WHAT THE TASK REQUIRES :: Revise the material below so that each "Xubuntu Linux" reads "Linux Mint", keeping everything else the same and leaving the pictures out of your answer.

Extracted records
——

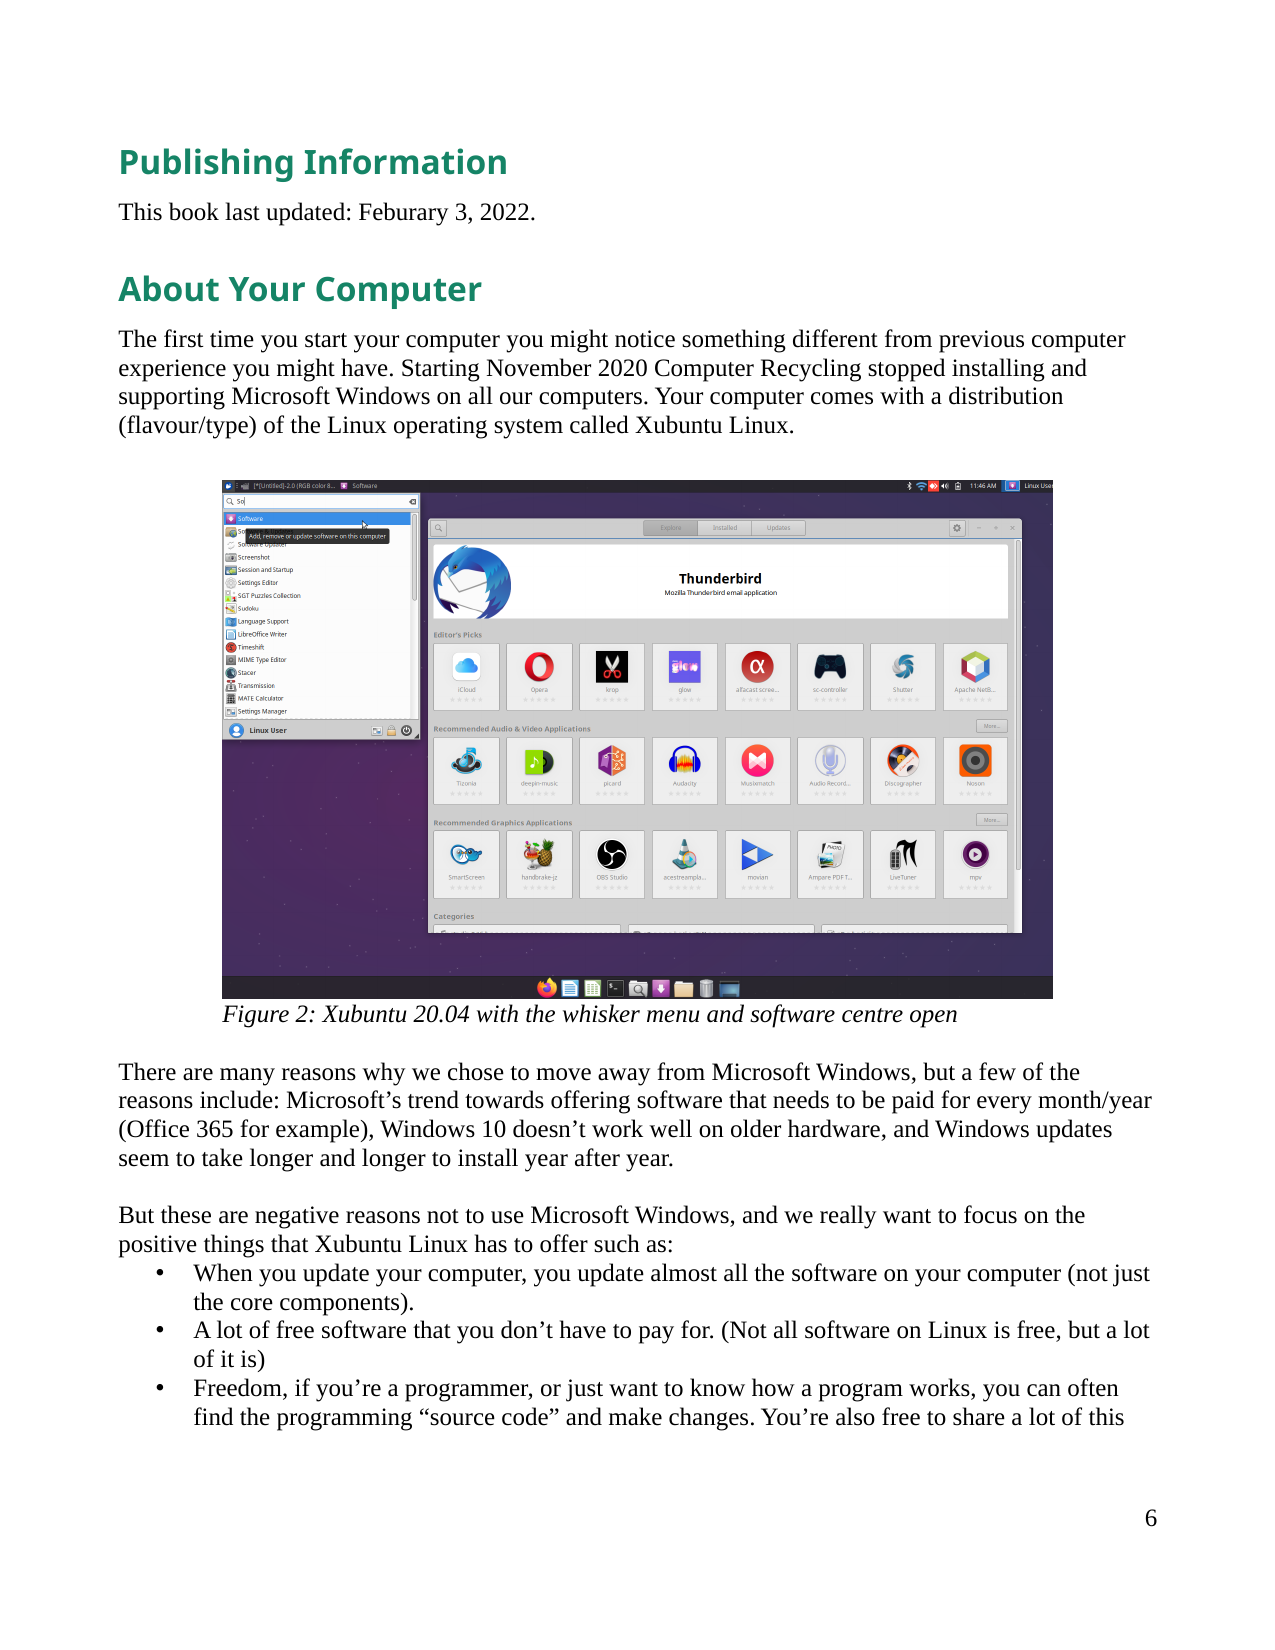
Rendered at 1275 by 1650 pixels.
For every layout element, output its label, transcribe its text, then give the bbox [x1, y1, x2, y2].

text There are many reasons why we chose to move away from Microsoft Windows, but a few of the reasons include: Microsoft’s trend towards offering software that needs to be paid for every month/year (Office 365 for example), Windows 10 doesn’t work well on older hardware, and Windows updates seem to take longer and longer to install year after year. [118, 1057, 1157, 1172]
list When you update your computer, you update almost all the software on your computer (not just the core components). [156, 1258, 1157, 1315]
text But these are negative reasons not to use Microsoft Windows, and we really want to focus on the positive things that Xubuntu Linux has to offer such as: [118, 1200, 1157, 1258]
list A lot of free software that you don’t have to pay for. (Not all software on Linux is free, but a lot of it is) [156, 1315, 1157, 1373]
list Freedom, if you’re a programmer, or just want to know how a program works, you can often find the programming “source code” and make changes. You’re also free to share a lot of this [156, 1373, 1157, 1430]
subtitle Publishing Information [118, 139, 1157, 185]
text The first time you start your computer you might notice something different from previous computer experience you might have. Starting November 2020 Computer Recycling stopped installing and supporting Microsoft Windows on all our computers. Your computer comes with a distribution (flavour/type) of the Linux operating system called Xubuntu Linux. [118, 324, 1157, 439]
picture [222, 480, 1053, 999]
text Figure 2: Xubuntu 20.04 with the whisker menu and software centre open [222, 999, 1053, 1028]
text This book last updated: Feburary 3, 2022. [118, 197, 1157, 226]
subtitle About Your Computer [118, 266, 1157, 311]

——

TASK ANSWER ::
Rendered at 1275 by 1650 pixels.
For every layout element, output its label, transcribe its text, then give the bbox [x1, y1, x2, y2].

text There are many reasons why we chose to move away from Microsoft Windows, but a few of the reasons include: Microsoft’s trend towards offering software that needs to be paid for every month/year (Office 365 for example), Windows 10 doesn’t work well on older hardware, and Windows updates seem to take longer and longer to install year after year. [118, 1057, 1157, 1172]
list When you update your computer, you update almost all the software on your computer (not just the core components). [156, 1258, 1157, 1315]
text But these are negative reasons not to use Microsoft Windows, and we really want to focus on the positive things that Linux Mint has to offer such as: [118, 1200, 1157, 1258]
list A lot of free software that you don’t have to pay for. (Not all software on Linux is free, but a lot of it is) [156, 1315, 1157, 1373]
list Freedom, if you’re a programmer, or just want to know how a program works, you can often find the programming “source code” and make changes. You’re also free to share a lot of this [156, 1373, 1157, 1430]
subtitle Publishing Information [118, 139, 1157, 185]
text The first time you start your computer you might notice something different from previous computer experience you might have. Starting November 2020 Computer Recycling stopped installing and supporting Microsoft Windows on all our computers. Your computer comes with a distribution (flavour/type) of the Linux operating system called Linux Mint. [118, 324, 1157, 439]
picture [222, 480, 1053, 999]
text Figure 2: Xubuntu 20.04 with the whisker menu and software centre open [222, 999, 1053, 1028]
text This book last updated: Feburary 3, 2022. [118, 197, 1157, 226]
subtitle About Your Computer [118, 266, 1157, 311]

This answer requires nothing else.